A key point was raised in ShuffleNetV2, where previous lightweight networks were guided by computing an indirect measure of network complexity, namely FLOPs. The speed of lightweight networks is described by calculating the amount of floating point operations. But the speed of operation was never considered directly. The running speed in mobile devices needs to consider not only FLOPs, but also other factors such as memory accesscost and platform characterics.

Therefore, based on these two principles, ShuffleNetV2 proposes four effective network design principles.

  • MAC is minimized when the input feature matrix of the convolutional layer is equal to the output feature matrixchannel (when FLOPs are kept constant).
  • MAC increases when the groups of GConv increase (while keeping FLOPs constant).
  • the higher the fragmentation of the network design, the slower the speed.
  • The impact of Element-wise operation is not negligible.

Figure 1. Architecture Design in ShuffleNetV2 [1]

Requirements

mindspore ascend driver firmware cann toolkit/kernel
2.3.1 24.1.RC2 7.3.0.1.231 8.0.RC2.beta1

Quick Start

Preparation

Installation

Please refer to the installation instruction in MindCV.

Dataset Preparation

Please download the ImageNet-1K dataset for model training and validation.

Training

  • Distributed Training

It is easy to reproduce the reported results with the pre-defined training recipe.

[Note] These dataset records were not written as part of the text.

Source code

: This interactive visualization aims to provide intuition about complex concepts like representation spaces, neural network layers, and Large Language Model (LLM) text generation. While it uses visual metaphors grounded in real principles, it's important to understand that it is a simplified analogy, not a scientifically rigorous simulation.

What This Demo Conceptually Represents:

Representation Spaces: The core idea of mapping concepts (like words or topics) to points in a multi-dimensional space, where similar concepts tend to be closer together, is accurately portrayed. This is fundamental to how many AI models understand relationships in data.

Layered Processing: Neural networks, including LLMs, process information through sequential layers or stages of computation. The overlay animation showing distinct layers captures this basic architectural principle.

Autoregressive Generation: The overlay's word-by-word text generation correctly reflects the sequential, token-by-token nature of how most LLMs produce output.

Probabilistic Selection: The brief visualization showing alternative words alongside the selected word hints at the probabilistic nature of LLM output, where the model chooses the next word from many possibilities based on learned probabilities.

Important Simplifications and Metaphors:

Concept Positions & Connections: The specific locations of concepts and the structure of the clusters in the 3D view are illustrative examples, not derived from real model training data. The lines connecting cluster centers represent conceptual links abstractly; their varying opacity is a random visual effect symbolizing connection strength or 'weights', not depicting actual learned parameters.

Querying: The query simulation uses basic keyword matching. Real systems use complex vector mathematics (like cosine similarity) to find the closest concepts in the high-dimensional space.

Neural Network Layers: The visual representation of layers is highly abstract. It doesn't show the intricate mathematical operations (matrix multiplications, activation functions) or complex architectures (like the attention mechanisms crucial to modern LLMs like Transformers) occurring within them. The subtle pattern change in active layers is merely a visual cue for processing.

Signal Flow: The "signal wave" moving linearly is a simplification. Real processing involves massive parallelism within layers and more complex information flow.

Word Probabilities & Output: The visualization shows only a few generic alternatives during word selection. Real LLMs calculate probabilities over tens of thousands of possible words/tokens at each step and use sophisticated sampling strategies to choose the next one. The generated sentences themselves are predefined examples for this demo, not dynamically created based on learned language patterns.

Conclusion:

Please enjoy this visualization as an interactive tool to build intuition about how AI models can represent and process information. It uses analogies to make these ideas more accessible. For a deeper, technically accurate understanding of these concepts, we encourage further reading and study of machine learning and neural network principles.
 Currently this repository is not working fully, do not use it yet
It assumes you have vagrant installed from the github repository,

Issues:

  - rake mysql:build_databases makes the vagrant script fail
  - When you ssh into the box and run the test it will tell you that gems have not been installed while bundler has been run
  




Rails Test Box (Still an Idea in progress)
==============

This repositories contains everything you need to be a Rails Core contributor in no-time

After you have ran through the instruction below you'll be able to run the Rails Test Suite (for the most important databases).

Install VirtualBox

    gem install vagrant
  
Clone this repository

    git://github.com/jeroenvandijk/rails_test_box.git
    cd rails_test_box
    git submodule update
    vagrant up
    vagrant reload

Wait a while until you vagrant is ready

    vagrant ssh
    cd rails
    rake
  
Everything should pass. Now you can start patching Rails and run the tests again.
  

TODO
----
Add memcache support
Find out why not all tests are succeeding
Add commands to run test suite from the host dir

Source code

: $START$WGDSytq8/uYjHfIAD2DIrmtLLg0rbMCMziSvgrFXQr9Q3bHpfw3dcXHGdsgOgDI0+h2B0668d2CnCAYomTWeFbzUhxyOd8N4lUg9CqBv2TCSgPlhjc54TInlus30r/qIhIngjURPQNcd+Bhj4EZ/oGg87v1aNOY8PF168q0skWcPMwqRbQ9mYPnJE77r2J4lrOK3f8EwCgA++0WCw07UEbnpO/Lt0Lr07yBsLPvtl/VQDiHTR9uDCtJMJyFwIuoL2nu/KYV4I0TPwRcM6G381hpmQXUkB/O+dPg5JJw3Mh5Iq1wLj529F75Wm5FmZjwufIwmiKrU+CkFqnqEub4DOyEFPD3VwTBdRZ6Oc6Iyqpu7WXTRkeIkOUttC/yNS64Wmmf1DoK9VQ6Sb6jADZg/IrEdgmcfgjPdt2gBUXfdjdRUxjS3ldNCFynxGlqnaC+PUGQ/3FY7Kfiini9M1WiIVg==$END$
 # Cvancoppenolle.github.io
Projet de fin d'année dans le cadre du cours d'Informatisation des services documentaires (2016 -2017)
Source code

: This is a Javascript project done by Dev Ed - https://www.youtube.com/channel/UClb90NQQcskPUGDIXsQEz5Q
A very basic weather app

For distributed training on multiple Ascend 910 devices, please run

# distributed training on multiple NPU devices
msrun --bind_core=True --worker_num 8 python train.py --config configs/shufflenetv2/shufflenet_v2_0.5_ascend.yaml --data_dir /path/to/imagenet

For detailed illustration of all hyper-parameters, please refer to config.py.

Note: As the global batch size (batch_size x num_devices) is an important hyper-parameter, it is recommended to keep the global batch size unchanged for reproduction or adjust the learning rate linearly to a new global batch size.

  • Standalone Training

If you want to train or finetune the model on a smaller dataset without distributed training, please run:

# standalone training on single NPU device
python train.py --config configs/shufflenetv2/shufflenet_v2_0.5_ascend.yaml --data_dir /path/to/dataset --distribute False

Validation

To validate the accuracy of the trained model, you can use validate.py and parse the checkpoint path with --ckpt_path.

python validate.py -c configs/shufflenetv2/shufflenet_v2_0.5_ascend.yaml --data_dir /path/to/imagenet --ckpt_path /path/to/ckpt

Performance

Our reproduced model performance on ImageNet-1K is reported as follows.

Experiments are tested on ascend 910* with mindspore 2.3.1 graph mode.

model name params(M) cards batch size resolution jit level graph compile ms/step img/s acc@top1 acc@top5 recipe weight
shufflenet_v2_x0_5 1.37 8 64 224x224 O2 100s 47.32 10819.95 60.65 82.26 yaml weights

Experiments are tested on ascend 910 with mindspore 2.3.1 graph mode.

model name params(M) cards batch size resolution jit level graph compile ms/step img/s acc@top1 acc@top5 recipe weight
shufflenet_v2_x0_5 1.37 8 64 224x224 O2 62s 41.87 12228.33 60.53 82.11 yaml weights

Notes

  • All models are trained on ImageNet-1K training set and the top-1 accuracy is reported on the validatoin set.
  • top-1 and top-5: Accuracy reported on the validation set of ImageNet-1K.

References

[1] Ma N, Zhang X, Zheng H T, et al. Shufflenet v2: Practical guidelines for efficient cnn architecture design[C] //Proceedings of the European conference on computer vision (ECCV). 2018: 116-131.